Flink源码解析 CLI提交job到JobManger到TaskMnager运行job

CLI提交Job

启动Job

./bin/flink run examples/streaming/SocketWindowWordCount.jar

跟踪Flink的脚本代码就会发现，最终会执行以下命令：

exec $JAVA_RUN $JVM_ARGS "${log_setting[@]}" -classpath "`manglePathList "$CC_CLASSPATH:$INTERNAL_HADOOP_CLASSPATHS"`" org.apache.flink.client.CliFrontend "$@"

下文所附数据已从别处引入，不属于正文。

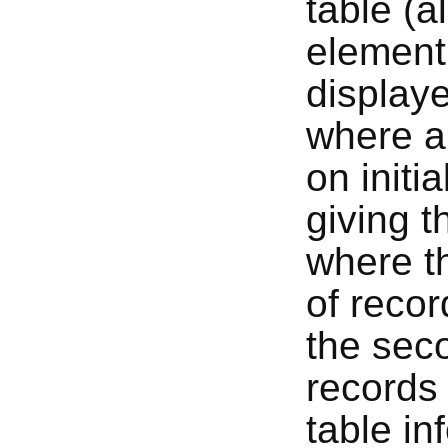
table (a
element
displaye
where a 
on initi
giving t
where th
of recor
the sec
records 
table i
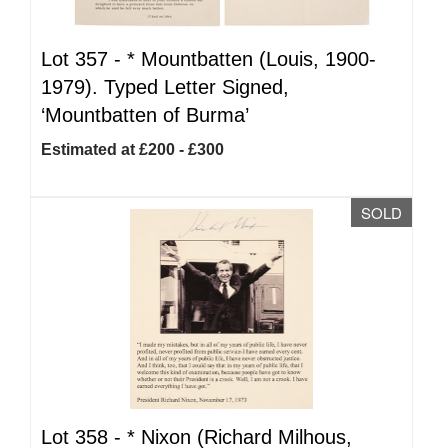
Lot 357 -
*
Mountbatten (Louis, 1900-
1979). Typed Letter Signed,
‘Mountbatten of Burma’
Estimated at £200 - £300
SOLD
Lot 358 -
*
Nixon (Richard Milhous,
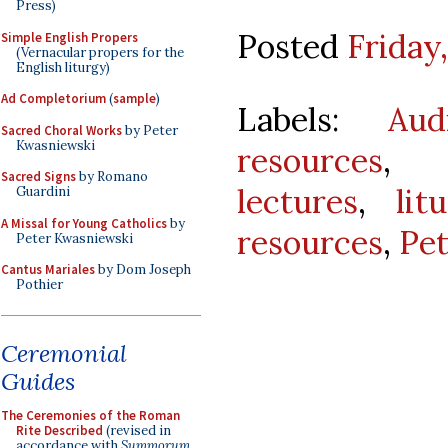
Press)
Posted
Friday
Simple English Propers
(Vernacular propers for the
English liturgy)
Ad Completorium
(
sample
)
Labels:
Aud
Sacred Choral Works
by Peter
Kwasniewski
resources
Sacred Signs
by Romano
lectures
,
lit
Guardini
A Missal for Young Catholics
by
resources
,
Pe
Peter Kwasniewski
Cantus Mariales
by Dom Joseph
Pothier
Ceremonial
Guides
The Ceremonies of the Roman
Rite Described
(revised in
accordance with
Summorum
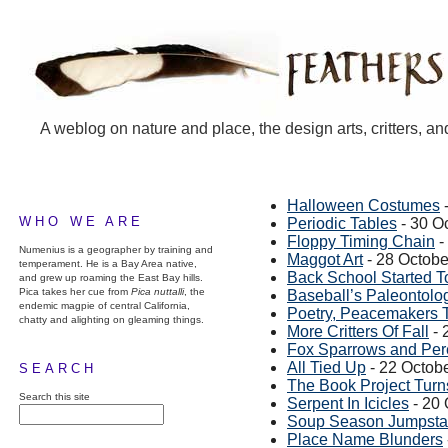
A weblog on nature and place, the design arts, critters, an
Halloween Costumes
-
WHO WE ARE
Periodic Tables
- 30 O
Floppy Timing Chain
-
Numenius is a geographer by training and
Maggot Art
- 28 Octobe
temperament. He is a Bay Area native,
Back School Started 
and grew up roaming the East Bay hills.
Pica takes her cue from
Pica nuttalli
, the
Baseball’s Paleontolog
endemic magpie of central California,
Poetry, Peacemakers T
chatty and alighting on gleaming things.
More Critters Of Fall
- 
Fox Sparrows and Per
All Tied Up
- 22 Octob
SEARCH
The Book Project Turn
Search this site
Serpent In Icicles
- 20 
Soup Season Jumpsta
Place Name Blunders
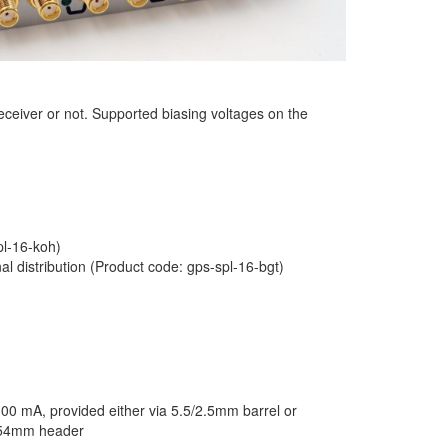
eceiver or not. Supported biasing voltages on the
pl-16-koh)
al distribution (Product code: gps-spl-16-bgt)
00 mA, provided either via 5.5/2.5mm barrel or
2.54mm header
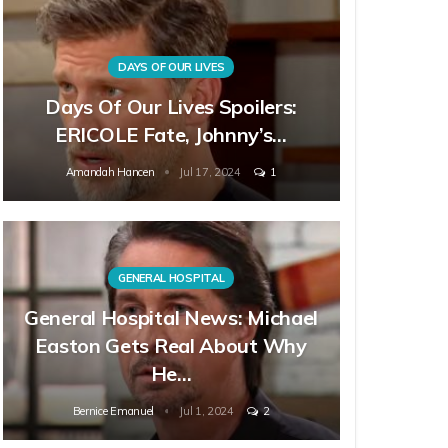
DAYS OF OUR LIVES
Days Of Our Lives Spoilers:
ERICOLE Fate, Johnny’s…
Amandah Hancen
Jul 17, 2024
1
GENERAL HOSPITAL
General Hospital News: Michael
Easton Gets Real About Why
He…
Bernice Emanuel
Jul 1, 2024
2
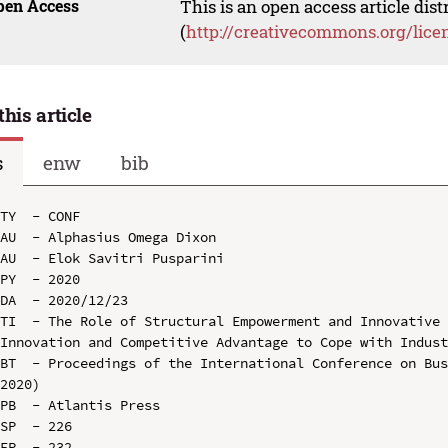
pen Access
This is an open access article dis
(
http://creativecommons.org/lice
this article
s
enw
bib
TY  - CONF

AU  - Alphasius Omega Dixon

AU  - Elok Savitri Pusparini

PY  - 2020

DA  - 2020/12/23

TI  - The Role of Structural Empowerment and Innovative 
Innovation and Competitive Advantage to Cope with Indust
BT  - Proceedings of the International Conference on Bus
2020)

PB  - Atlantis Press

SP  - 226

EP  - 232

实际上调用了CliFrontend这个类，这个类的main方法，主要是处理接到的参数，根据参数决定要执行上面函数。

/**
	 * Submits the job based on the arguments.
	 */
	public static void main(final String[] args) {
		EnvironmentInformation.logEnvironmentInfo(LOG, "Command Line Client", args);

		// 1. find the configuration directory
		final String configurationDirectory = getConfigurationDirectoryFromEnv();

		// 2. load the global configuration
		final Configuration configuration = GlobalConfiguration.loadConfiguration(configurationDirectory);

		// 3. load the custom command lines
		final List<CustomCommandLine<?>> customCommandLines = loadCustomCommandLines(
			configuration,
			configurationDirectory);

		try {
			final CliFrontend cli = new CliFrontend(
				configuration,
				customCommandLines);

			SecurityUtils.install(new SecurityConfiguration(cli.configuration));
			int retCode = SecurityUtils.getInstalledContext()
					.runSecured(() -> cli.parseParameters(args));
			System.exit(retCode);
		}
		catch (Throwable t) {
			final Throwable strippedThrowable = ExceptionUtils.stripException(t, UndeclaredThrowableException.class);
			LOG.error("Fatal error while running command line interface.", strippedThrowable);
			strippedThrowable.printStackTrace();
			System.exit(31);
		}
	}

其中核心的部分在于cli.parseParameters(args)

/**
     * Parses the command line arguments and starts the requested action.
     *
     * @param args command line arguments of the client.
     * @return The return code of the program
     */
    public int parseParameters(String[] args) {

        // check for action
        if (args.length < 1) {
            CliFrontendParser.printHelp();
            System.out.println("Please specify an action.");
            return 1;
        }

        // get action
        String action = args[0];

        // remove action from parameters
        final String[] params = Arrays.copyOfRange(args, 1, args.length);

        // do action
        switch (action) {
            case ACTION_RUN:
                return run(params);
            case ACTION_LIST:
                return list(params);
            case ACTION_INFO:
                return info(params);
            case ACTION_CANCEL:
                return cancel(params);
            case ACTION_STOP:
                return stop(params);
            case ACTION_SAVEPOINT:
                return savepoint(params);
            case "-h":
            case "--help":
                CliFrontendParser.printHelp();
                return 0;
            case "-v":
            case "--version":
                String version = EnvironmentInformation.getVersion();
                String commitID = EnvironmentInformation.getRevisionInformation().commitId;
                System.out.print("Version: " + version);
                System.out.println(!commitID.equals(EnvironmentInformation.UNKNOWN) ? ", Commit ID: " + commitID : "");
                return 0;
            default:
                System.out.printf("\"%s\" is not a valid action.\n", action);
                System.out.println();
                System.out.println("Valid actions are \"run\", \"list\", \"info\", \"savepoint\", \"stop\", or \"cancel\".");
                System.out.println();
                System.out.println("Specify the version option (-v or --version) to print Flink version.");
                System.out.println();
                System.out.println("Specify the help option (-h or --help) to get help on the command.");
                return 1;
        }
    }

根据第一个参数作为action，调用不同的方法。jar包的运行的入参是run，往下看run方法。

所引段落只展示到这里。